In addition to Microfinance, BRAC provides sector-specific enterprise training and support to its member borrowers in poultry and livestock, fisheries, social forestry, agriculture and sericulture. It also provides supply of inputs essential for certain enterprises through its ‘Programme Support Enterprises’ that include Poultry farm and disease diagnostic laboratory, Bull Station, Feed Mill, Broiler Production and Marketing, Seed Production, Processing, Marketing and Soil Testing, BRAC Nursery, and Fish and Prawn Hatchery. BRAC’s Vegetable Export programme started in 1998 is a venture that is aimed at bridging the gap between local producers and international markets. [ Annual Report, 2005, BRAC] BRAC also has a number of commercial programmes that contribute to the sustainability of BRAC’s development programmes since returns from the commercial programmes are channeled back into BRAC’s development activities. These programmes include Aarong, a retail handicraft chain, BRAC Dairy and Food Project, and BRAC Salt.

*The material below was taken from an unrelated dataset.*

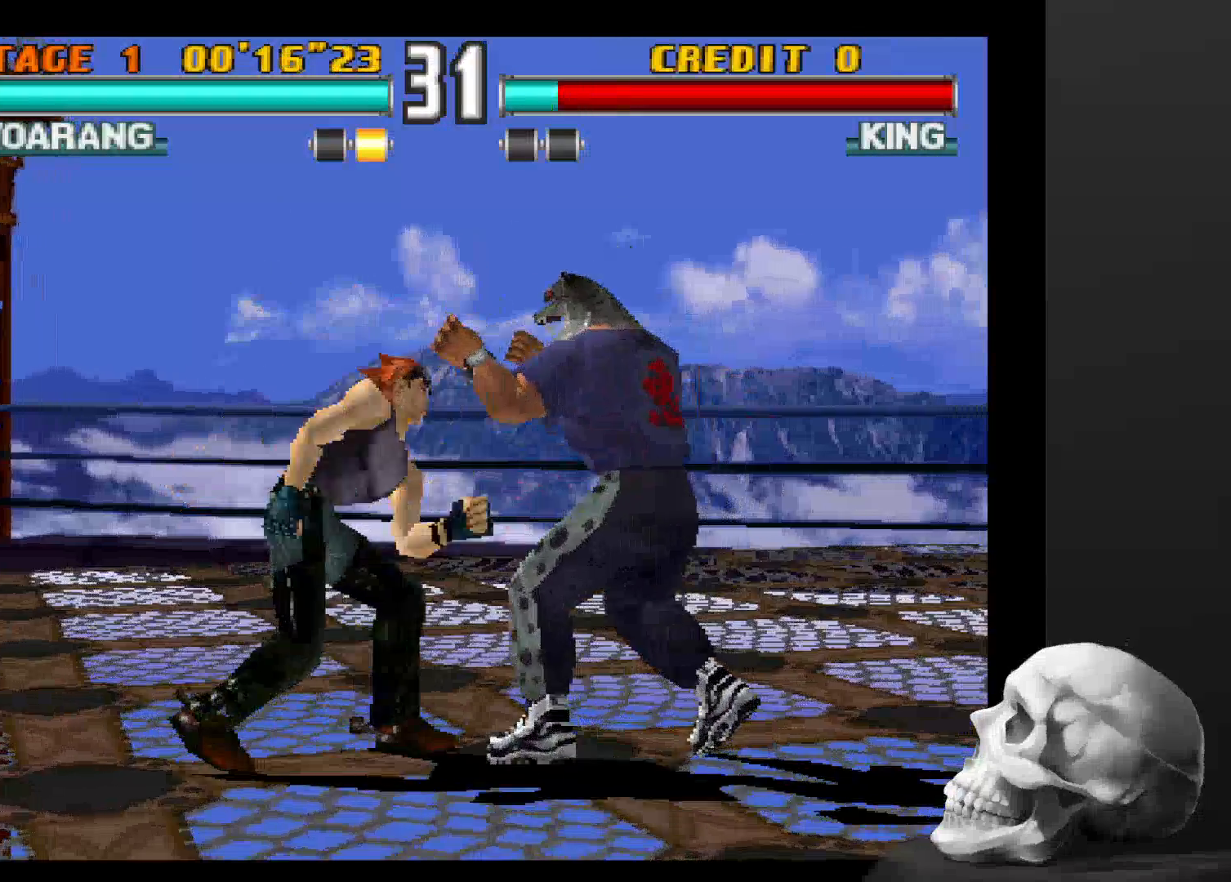
{"dt_ms": 1000, "buttons": [], "left_stick": "center", "right_stick": "center", "events": [[500, "SQUARE", "down"], [800, "SQUARE", "up"], [900, "SQUARE", "down"], [1000, "SQUARE", "up"]]}
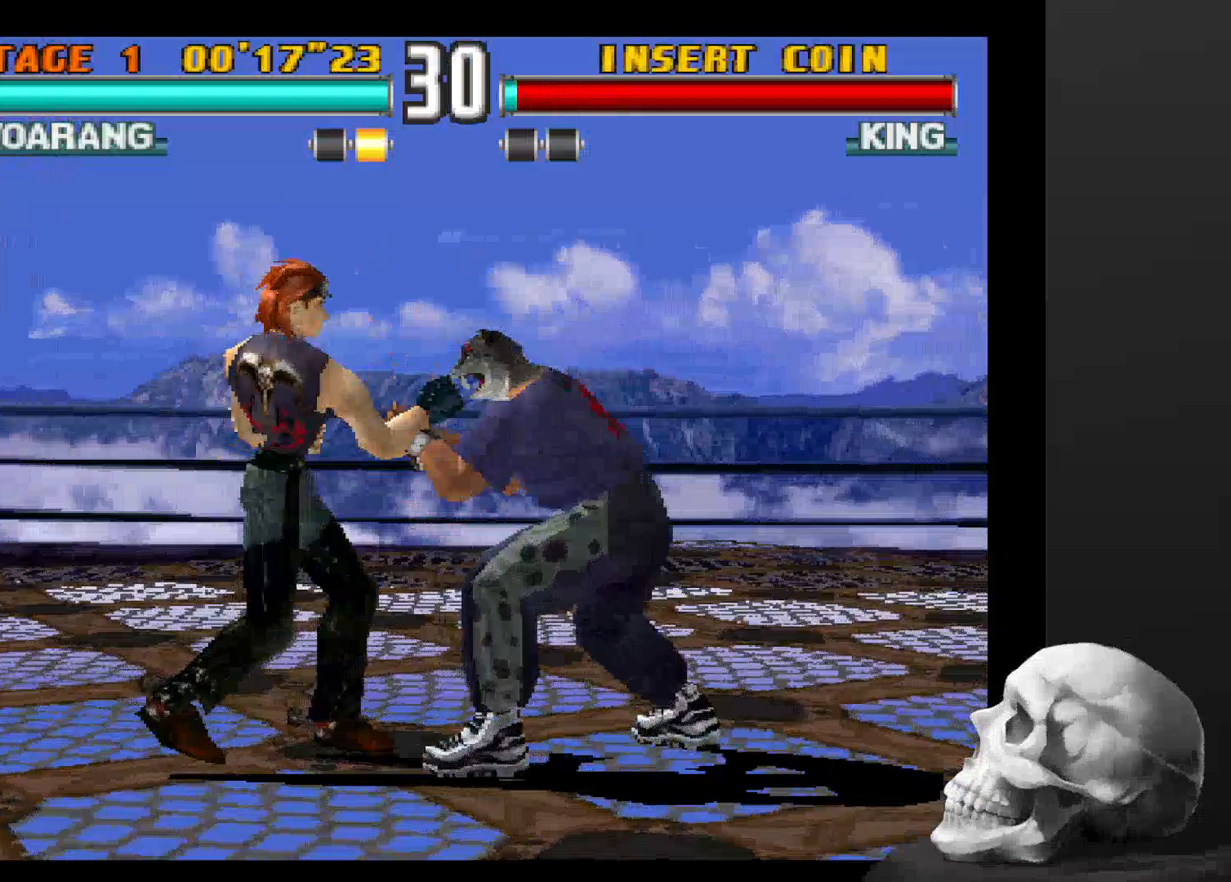
{"dt_ms": 500, "buttons": [], "left_stick": "center", "right_stick": "center", "events": [[67, "SQUARE", "down"], [300, "SQUARE", "up"]]}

BRAC’s Non-Formal Primary Education programme provides five-year primary education course in four years to poor, rural, disadvantaged children and drop-outs who cannot access formal schooling. These one-room schools are for children between eight and fourteen years of age. Each school typically consists of 33 students and one teacher. Core subjects include Mathematics, Social Studies and English. The schools also offer extracurricular activities. As of June 2008, 37,500 Primary Schools and 24,750 Pre-Primary schools have been established by BRAC enrolling nearly 3 million children, 65% of whom are girls. The schools have a drop-out rate of less than 5%. [BRAC At a Glance, June 2006]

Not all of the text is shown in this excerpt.